The Names They Gave Us by Emery Lord
|The Names They Gave Us by Emery Lord|
|Reviewer: Jill Murphy|
|Summary: Lucy struggles with her faith in the wake of her mother's cancer diagnosis. Lovely writing style and great character development but a little on the worthy side.|
|Buy? Yes||Borrow? Yes|
|Pages: 400||Date: June 2017|
|External links: Author's website|
Lucy is doing pretty well. She's captain of the school swimming team. She has the perfect boyfriend in Lukas. She gets on with her parents - even if she hasn't told them about her online make-up tutorial channel. Summer's coming up, she'll be working as a counsellor at her pastor father's Bible camp as usual, spending quality time with Lukas and Mom and Dad as usual, and everything's going to be wonderful...

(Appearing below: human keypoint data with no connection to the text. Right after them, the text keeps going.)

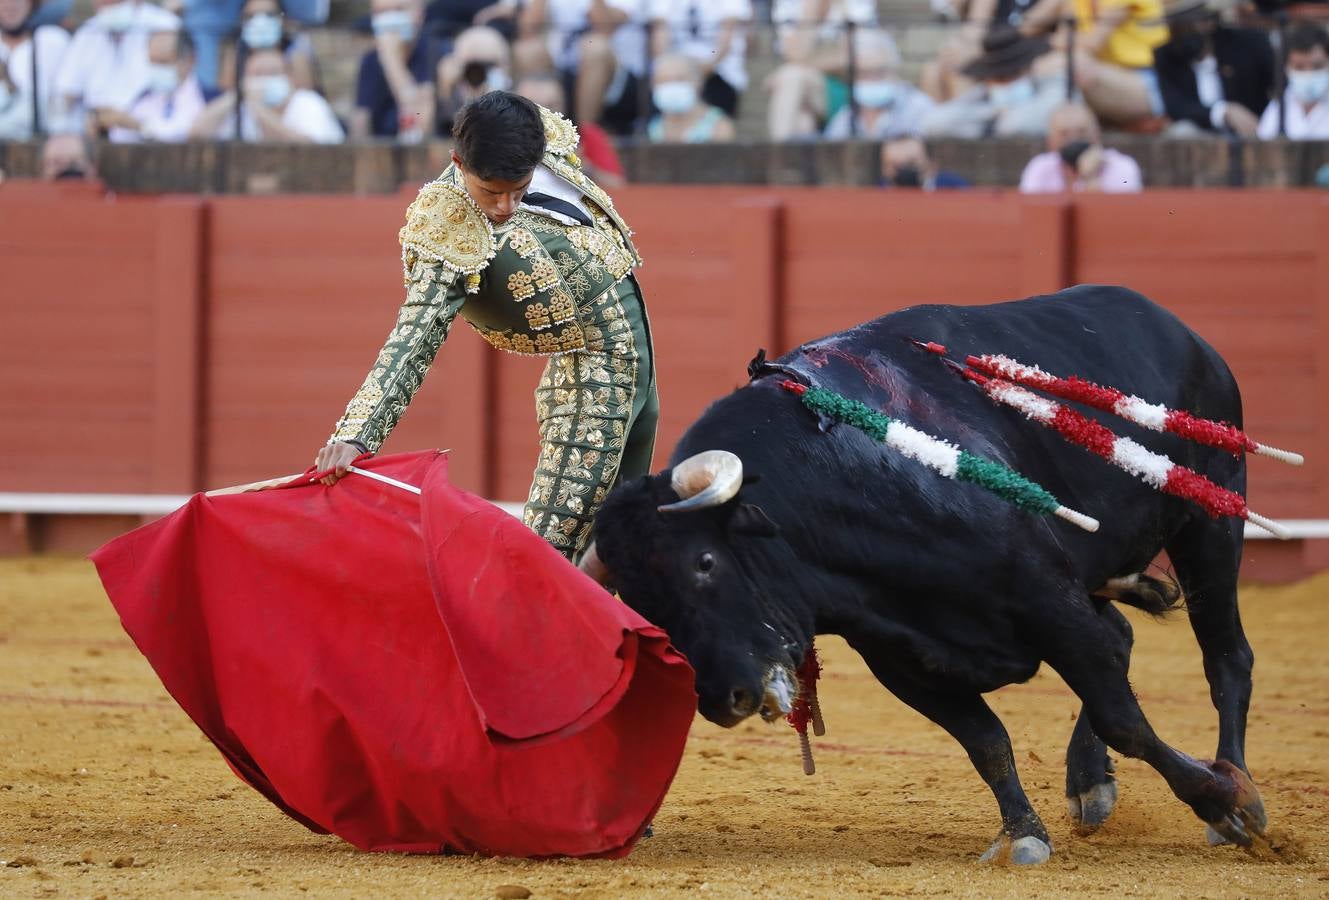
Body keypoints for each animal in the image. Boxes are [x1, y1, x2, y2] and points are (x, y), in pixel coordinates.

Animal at [590, 285, 1265, 861]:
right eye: (644, 604)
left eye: (704, 563)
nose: (722, 698)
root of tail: (1179, 331)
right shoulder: (900, 657)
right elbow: (986, 740)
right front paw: (1022, 834)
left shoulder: (1049, 599)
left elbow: (1123, 719)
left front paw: (1222, 802)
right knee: (1123, 639)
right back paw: (1089, 785)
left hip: (1212, 520)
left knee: (1225, 656)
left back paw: (1235, 785)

... but all this changes in an instant when her mother's breast cancer comes back. Suddenly, Lucy finds the faith that has always sustained her is in crisis and her relationship with Lukas is under pressure. And then there's the awful, awful terror that consumes her whenever she thinks about her mother's illness. And, to cap it all, Lucy's mother decides she should volunteer at a different camp this summer - a camp for troubled kids. This isn't what Lucy wants at all but she tries to accept the new normal as best she can. And, slowly, as the summer unfolds, she makes new friends, gains new insights and begins to uncover new understandings about herself, her family and the world.
The Names They Gave Us will seem slightly foreign to UK teenagers. (White) Britain is a much more secular country - culturally Christian, at best - and teenagers here don't often think about their relationship with God, or go to religious summer camps, or partake in religious abstinence. Swearing is less of a taboo. I don't think this will make it any less engaging or interesting but it should be said that the book may have a different impact on this side of the Pond. I will also say that I think some details felt a little forced. Lord gets in a mention of almost every issue current teens think about - being trans, suicide, interracial relationships, abstinence, even cultural appropriation. I can see the worthy motives for all of it and appreciate them but let's not make it a checklist of virtue, you know?
But of course, there is much that is universal. Lucy has to contend with the break-up of her first relationship, finding friendship in new places, growing from a self-centred and childish notion of the world into a new adult who can appreciate the perspectives of others. And, most importantly, to cope with the potentially imminent mortality of a beloved parent. These are all terrifying things, particularly to a relatively sheltered and naturally reserved, introspective girl like Lucy. To her credit, she starts the book as quite prissy and self-absorbed but rises to the challenge - prompted by her very wise mother - and is the better for it, not only for herself but also as a daughter, a friend, and a girlfriend. And I liked the ending, which avoided tying everything off in neat bows.
Emery Lord's biggest strengths are in character development and a quietly effective writing style. Both are on display here and The Names They Gave Us is an engaging and absorbing read that balances coming-of-age, family crisis and teen romance to great effect. I would have liked just a little less worthiness, is all.